Bunların bir kısmı her zirve toplantısında ele alınan konulardı. Ama bu toplantının asıl hedefinin Çin olduğu çok bariz görülmekteydi. Hem NATO üyelerine, hem de diğer dünya ülkelerine, Çin için verilen mesaj idi asıl hedeflenen konu.

***

Türkiye NATO’ya, 18 Şubat 1952’de üye oldu.

Üye olabilmek ve ABD’nin olurunu alabilmek için Kore’ye asker de gönderildi. 1950’de başlatılan Kore savaşına 5803 kişilik bir tugayla…

Ve bu ülkenin yoksul evlatları 10 bin kilometre uzakta telef edildi.

741 ölü, 2147 yaralı, 234 tutsak, 175 kayıp…

Ve ölenlere ‘Kore Şehitleri’ denildi… Kimin için? Emperyalist Amerika için!

Oysaki Türkiye gibi bir ülkenin bir emperyalist saldırı paktında işi olamazdı.

Dönüp, dönüp “ABD, Türkiye’nin stratejik ortağıdır” denildi.

Oysaki Türkiye gibi bir ülke, emperyalist bir süper gücün “stratejik müttefiki” olmazdı…

Ve bu tarihten sonra Türkiye toprakları, NATO adı altında ABD üsleriyle dolduruldu.

Ve bu tarihten sonra Türkiye, artık adı konmamış bir ABD uydusuydu…

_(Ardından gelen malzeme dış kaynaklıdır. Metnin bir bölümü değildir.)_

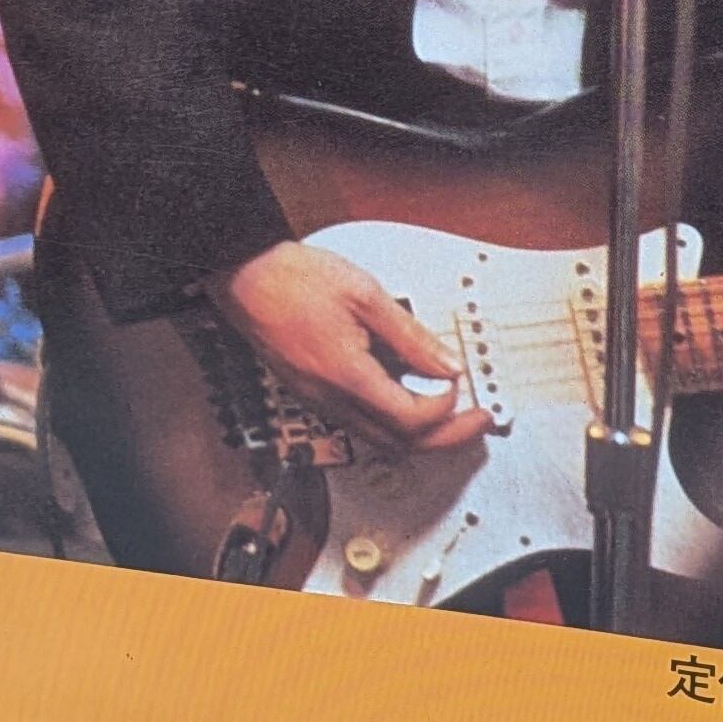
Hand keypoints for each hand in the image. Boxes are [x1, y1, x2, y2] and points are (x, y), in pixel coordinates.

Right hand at [207, 238, 493, 456]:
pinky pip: (360, 425)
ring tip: (449, 415)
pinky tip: (407, 399)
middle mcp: (330, 399)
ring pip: (379, 441)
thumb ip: (411, 335)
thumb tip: (446, 364)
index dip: (445, 408)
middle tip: (475, 423)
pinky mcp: (312, 396)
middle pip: (399, 444)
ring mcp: (318, 402)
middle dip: (445, 438)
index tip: (459, 387)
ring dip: (419, 436)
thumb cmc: (295, 279)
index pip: (411, 419)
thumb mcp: (366, 296)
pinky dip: (393, 422)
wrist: (247, 277)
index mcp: (347, 376)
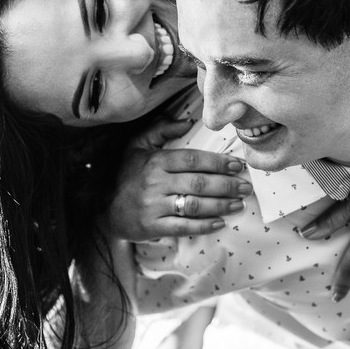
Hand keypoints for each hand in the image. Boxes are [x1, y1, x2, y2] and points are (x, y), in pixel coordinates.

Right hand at [106, 118, 250, 240]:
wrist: (104, 209)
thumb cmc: (127, 175)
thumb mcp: (137, 146)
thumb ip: (161, 130)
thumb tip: (186, 122)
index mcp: (155, 161)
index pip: (193, 160)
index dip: (218, 163)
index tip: (237, 166)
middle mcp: (155, 183)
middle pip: (198, 183)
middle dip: (226, 185)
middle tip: (245, 187)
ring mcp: (154, 206)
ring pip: (194, 205)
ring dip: (220, 205)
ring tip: (238, 204)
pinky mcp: (153, 226)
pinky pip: (183, 226)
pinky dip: (203, 226)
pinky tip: (219, 223)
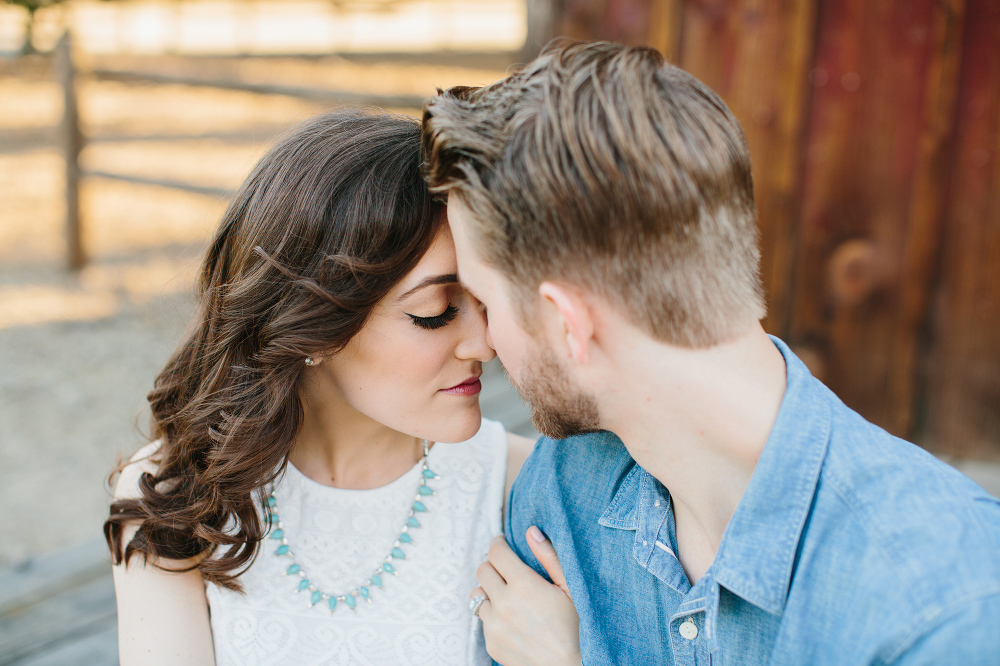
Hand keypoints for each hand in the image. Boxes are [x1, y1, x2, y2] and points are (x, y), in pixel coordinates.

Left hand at [470, 528, 581, 665]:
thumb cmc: (576, 628)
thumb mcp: (570, 589)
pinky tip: (512, 619)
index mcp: (524, 585)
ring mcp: (495, 625)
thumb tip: (531, 531)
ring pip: (477, 594)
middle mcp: (504, 603)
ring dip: (489, 590)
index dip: (498, 543)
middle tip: (506, 569)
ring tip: (507, 596)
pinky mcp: (490, 642)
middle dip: (493, 565)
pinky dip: (493, 614)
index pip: (496, 552)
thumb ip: (549, 557)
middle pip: (482, 570)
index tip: (502, 543)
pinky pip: (483, 619)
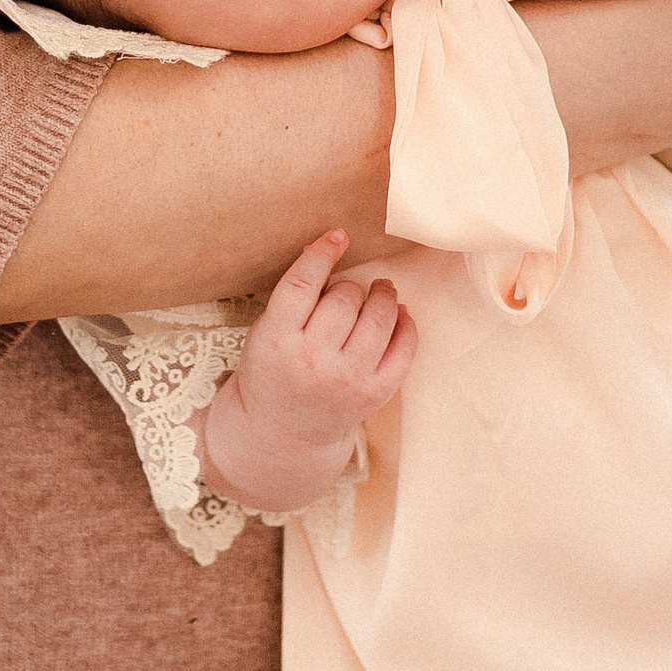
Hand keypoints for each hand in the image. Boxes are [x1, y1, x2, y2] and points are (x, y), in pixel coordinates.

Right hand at [201, 231, 415, 512]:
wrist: (281, 434)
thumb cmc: (273, 371)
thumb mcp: (265, 333)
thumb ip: (295, 298)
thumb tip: (335, 249)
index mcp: (276, 340)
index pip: (302, 284)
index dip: (322, 254)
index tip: (337, 236)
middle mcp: (312, 361)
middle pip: (345, 297)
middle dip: (348, 288)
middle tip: (345, 294)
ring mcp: (347, 379)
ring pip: (380, 316)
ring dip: (383, 296)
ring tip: (381, 291)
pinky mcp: (375, 393)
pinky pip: (404, 347)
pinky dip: (406, 324)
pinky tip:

Dış politikası, iç politikası, ekonomi politikası, tarım politikası, eğitim politikası, ulaşım politikasıyla…

Yalnız Türkiye değil, dünyanın birçok ülkesi ya NATO adıyla ya da ABD adıyla askeri üslerle dolduruldu.

Amaç, emperyalist sömürüyü, yağma ve talanı güvence altına almaktı…

Amaç, olası milli uyanışları ve emperyalizme karşı uluslararası dayanışmayı anında boğmaktı…

NATO, genelde emperyalizmin çıkarlarını koruyan, talimatlarını ABD’den alan bir askeri güç olarak kurulmuştu.